I’ve been saying something new for two months. It’s been pretty emotional intense for a few reasons.
The first is that I met him through an investment community I’m in so I was hesitant to get involved. It was really excited and the chemistry is hot so after a few dates I talked (with him) my way into deciding I wanted it.
The challenge…. We live 1 hr 20 (min) apart. The bigger challenge is he has four kids (same mum) but the 14 & 16 live full time with him and his younger two rotate week about with the mum. He therefore has a lot on his plate. He’s also given up his career to pursue two other business streams so there’s a time commitment involved.
I have three kids and our kids free weekends are aligned. I have majority care and only 4 nights free a fortnight.
So far he has opted to come down to spend usually one or two nights with me on my kids free weekends.

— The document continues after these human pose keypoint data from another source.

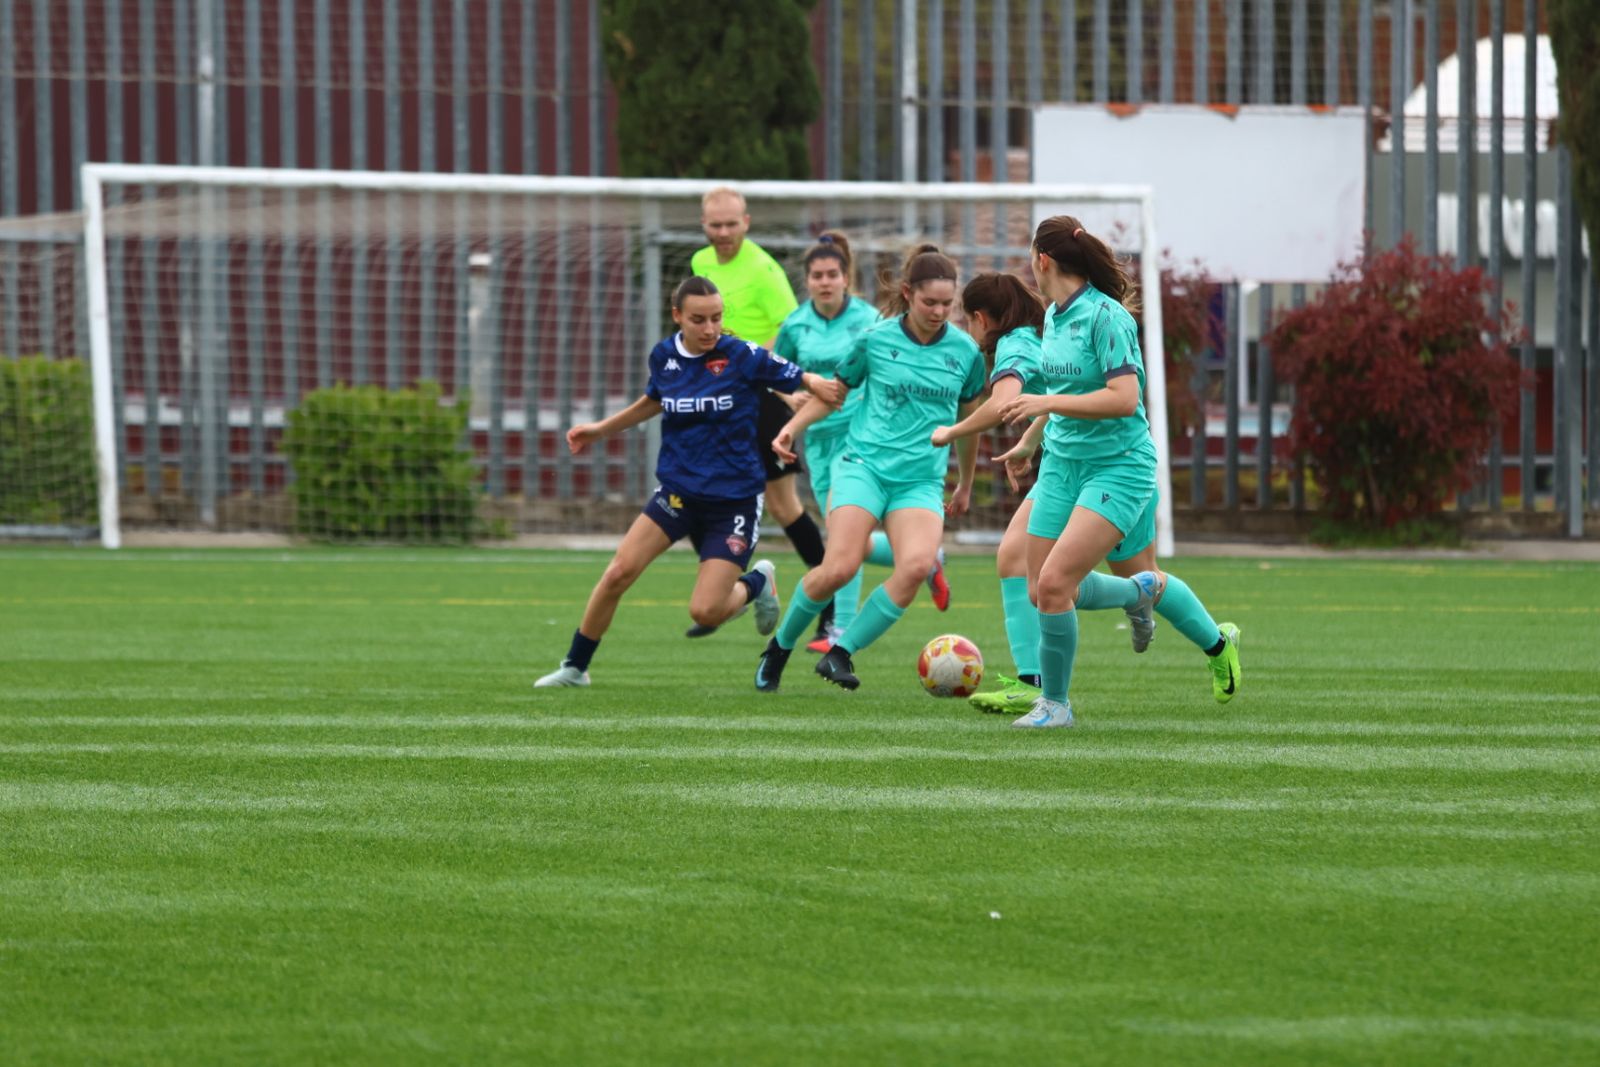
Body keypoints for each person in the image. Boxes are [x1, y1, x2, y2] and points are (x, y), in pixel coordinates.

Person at [984, 217, 1242, 727]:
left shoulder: (1107, 318)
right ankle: (1139, 595)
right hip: (1063, 465)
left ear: (1043, 260)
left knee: (1057, 583)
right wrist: (1030, 440)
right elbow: (1068, 395)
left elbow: (1124, 399)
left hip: (1118, 467)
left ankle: (1056, 704)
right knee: (1042, 589)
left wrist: (1044, 402)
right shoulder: (1053, 316)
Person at [534, 277, 844, 688]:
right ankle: (575, 667)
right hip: (678, 493)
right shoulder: (664, 356)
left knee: (705, 612)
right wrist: (601, 430)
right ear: (677, 316)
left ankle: (757, 582)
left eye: (716, 318)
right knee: (618, 573)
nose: (710, 328)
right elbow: (654, 400)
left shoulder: (741, 354)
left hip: (733, 502)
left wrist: (816, 386)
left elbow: (801, 378)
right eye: (699, 320)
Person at [754, 244, 985, 693]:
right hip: (864, 467)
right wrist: (791, 429)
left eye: (947, 303)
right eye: (929, 302)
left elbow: (969, 421)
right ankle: (778, 648)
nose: (939, 312)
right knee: (838, 567)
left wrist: (965, 482)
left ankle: (840, 652)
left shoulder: (966, 352)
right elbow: (834, 394)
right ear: (908, 293)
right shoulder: (875, 339)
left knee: (915, 567)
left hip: (920, 480)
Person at [773, 231, 951, 654]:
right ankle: (928, 558)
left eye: (832, 274)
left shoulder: (868, 319)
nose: (825, 282)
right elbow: (778, 373)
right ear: (807, 280)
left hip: (859, 439)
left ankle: (839, 628)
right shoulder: (795, 324)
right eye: (817, 275)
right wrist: (790, 398)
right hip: (818, 440)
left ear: (845, 277)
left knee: (839, 539)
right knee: (851, 543)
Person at [685, 186, 827, 638]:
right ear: (704, 225)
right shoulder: (700, 262)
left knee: (784, 506)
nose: (724, 232)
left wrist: (754, 369)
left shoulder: (764, 270)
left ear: (746, 222)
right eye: (716, 224)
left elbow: (790, 330)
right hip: (716, 400)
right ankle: (726, 595)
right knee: (694, 496)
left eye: (732, 224)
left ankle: (830, 604)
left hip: (760, 396)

He older two are left alone but his sister lives in the apartment under his.
He has become overwhelmed. He feels like he’s spread too thin and he’s suddenly realised it’s not working to leave the two older kids alone. I’m a mum so I’m understanding. But he’s more stressed over feeling like he has commitments.
I’m happy to look at how to make adjustments to keep the relationship going. Ie cut the overnight stays, me commute to him. But I’ve hit a trigger point for him from his marriage (wife left him after having an affair). Because for years before the end his former wife made him feel like he wasn’t giving her enough, he’s pessimistic because of this and feeling concerned that I’m going to get discontented down the track and that leave him feel the same way he did when his wife was unhappy and then left. Like he’s giving all he can and it’s not enough.
It’s like it’s self preservation. He doesn’t want to get hurt. Yes the distance has probably made this a thing because if we hear closer it would lend to seeing each other in smaller time slots.
How I see it….. After dating for 6-7 years now, I know it’s more important to find the right personality. Our kids aren’t going to be young forever. Our eldest each only have two years of school left. His youngest is 9. Mine is 10. We have no intention to "Brady bunch" ever in the same home. So this is about how we can find time to see each other.
I feel the need to calm his triggers. Not sure how.